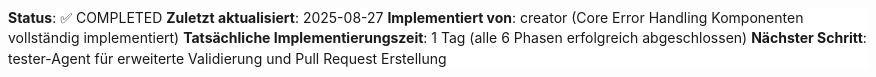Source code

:**Status**: ✅ COMPLETED
**Zuletzt aktualisiert**: 2025-08-27
**Implementiert von**: creator (Core Error Handling Komponenten vollständig implementiert)
**Tatsächliche Implementierungszeit**: 1 Tag (alle 6 Phasen erfolgreich abgeschlossen)
**Nächster Schritt**: tester-Agent für erweiterte Validierung und Pull Request Erstellung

**Problem description**
Send back every line above exactly, skipping all pictures.

**Written solution**
Source code

:**Status**: ✅ COMPLETED
**Zuletzt aktualisiert**: 2025-08-27
**Implementiert von**: creator (Core Error Handling Komponenten vollständig implementiert)
**Tatsächliche Implementierungszeit**: 1 Tag (alle 6 Phasen erfolgreich abgeschlossen)
**Nächster Schritt**: tester-Agent für erweiterte Validierung und Pull Request Erstellung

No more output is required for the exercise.